A las 9 de la mañana (hora de Los Angeles), ya había decenas de personas situadas ante las vallas de seguridad colocadas por la Policía de Los Angeles en todo el perímetro alrededor del centro comercial Hollywood & Highland, en el que se halla el teatro Kodak. Los puestos más codiciados eran los situados en el cruce entre el bulevar Hollywood y la avenida Highland, en el que se encuentra el acceso a la famosa alfombra roja, donde la actividad era frenética, como en las gradas laterales ocupadas por un centenar de fotógrafos y más de 200 miembros de equipos televisivos. “Hoy es un día realmente interesante para trabajar aquí. ¡Qué mujeres!”, comentaba un policía, fascinado por actrices y periodistas televisivas como la espigada rubia que, ataviada con un espectacular traje de noche fucsia, transmitía una crónica encaramada sobre unos cajones para que la cámara pudiera captar un gigantesco Oscar situado ante el teatro.

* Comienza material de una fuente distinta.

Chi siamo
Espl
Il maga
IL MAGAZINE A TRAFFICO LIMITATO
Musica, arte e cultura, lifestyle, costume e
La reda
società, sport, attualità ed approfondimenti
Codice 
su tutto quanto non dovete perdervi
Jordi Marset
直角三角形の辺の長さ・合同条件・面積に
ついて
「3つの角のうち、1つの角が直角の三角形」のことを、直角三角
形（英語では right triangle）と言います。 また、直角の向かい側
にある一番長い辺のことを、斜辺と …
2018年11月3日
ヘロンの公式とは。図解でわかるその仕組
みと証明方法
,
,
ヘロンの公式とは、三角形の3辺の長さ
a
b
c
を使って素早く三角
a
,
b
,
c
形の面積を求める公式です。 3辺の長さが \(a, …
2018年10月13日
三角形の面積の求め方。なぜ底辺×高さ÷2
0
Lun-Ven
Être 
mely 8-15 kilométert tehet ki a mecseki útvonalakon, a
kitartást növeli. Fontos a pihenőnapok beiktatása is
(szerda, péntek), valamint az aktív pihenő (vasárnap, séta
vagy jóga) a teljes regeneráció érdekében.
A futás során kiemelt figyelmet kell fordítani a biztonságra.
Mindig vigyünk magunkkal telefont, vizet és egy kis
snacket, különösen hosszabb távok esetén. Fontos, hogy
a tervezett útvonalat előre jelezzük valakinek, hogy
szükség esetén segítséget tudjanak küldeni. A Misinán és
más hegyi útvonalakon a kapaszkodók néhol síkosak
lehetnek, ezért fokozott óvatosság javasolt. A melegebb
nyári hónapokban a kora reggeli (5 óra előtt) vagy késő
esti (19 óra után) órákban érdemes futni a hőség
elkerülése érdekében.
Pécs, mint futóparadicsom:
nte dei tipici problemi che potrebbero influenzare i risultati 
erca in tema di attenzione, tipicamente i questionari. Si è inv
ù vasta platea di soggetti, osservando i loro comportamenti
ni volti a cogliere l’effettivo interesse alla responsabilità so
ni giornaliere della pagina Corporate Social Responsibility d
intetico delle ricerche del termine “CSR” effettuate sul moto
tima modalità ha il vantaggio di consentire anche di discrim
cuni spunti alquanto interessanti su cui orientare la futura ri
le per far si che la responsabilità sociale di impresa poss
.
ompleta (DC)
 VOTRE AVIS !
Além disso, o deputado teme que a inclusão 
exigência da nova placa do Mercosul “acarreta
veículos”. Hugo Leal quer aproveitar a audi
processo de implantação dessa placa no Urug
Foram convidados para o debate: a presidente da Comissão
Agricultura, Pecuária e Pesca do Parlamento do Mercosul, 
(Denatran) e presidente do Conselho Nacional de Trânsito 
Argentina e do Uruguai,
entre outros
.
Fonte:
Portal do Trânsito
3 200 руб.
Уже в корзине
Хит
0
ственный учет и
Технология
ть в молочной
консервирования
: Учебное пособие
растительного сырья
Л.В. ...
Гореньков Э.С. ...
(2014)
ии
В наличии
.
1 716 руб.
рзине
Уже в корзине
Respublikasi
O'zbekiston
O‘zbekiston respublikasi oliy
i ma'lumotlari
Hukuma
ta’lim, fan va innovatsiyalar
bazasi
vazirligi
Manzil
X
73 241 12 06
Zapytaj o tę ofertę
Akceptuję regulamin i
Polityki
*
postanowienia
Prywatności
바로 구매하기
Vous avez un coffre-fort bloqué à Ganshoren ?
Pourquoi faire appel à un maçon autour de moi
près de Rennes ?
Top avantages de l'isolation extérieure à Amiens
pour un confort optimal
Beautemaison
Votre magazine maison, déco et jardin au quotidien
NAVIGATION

Como requiere en su normativa la Academia de cine de Hollywood, el brillo de la velada imponía que no sólo actores y actrices lucieran sus mejores galas sobre la alfombra roja, sino también los reporteros que estaban en ella e incluso en la sala de prensa. Entre tanto, personal de la organización buscaba a invitados cartel en mano, con nombres escritos como los de Robert Downey Jr. y Catherine Deneuve, actores de fama mundial que, si podían pasar inadvertidos en algún sitio, era en el Kodak Theater ayer por la tarde. Frente a ese frenesí, la avenida Highland presentaba una imagen inusitada por el corte del tránsito, que hacía posible caminar tranquilamente por en medio, algo suicida cualquier otro día del año por el constante tráfico que la atraviesa.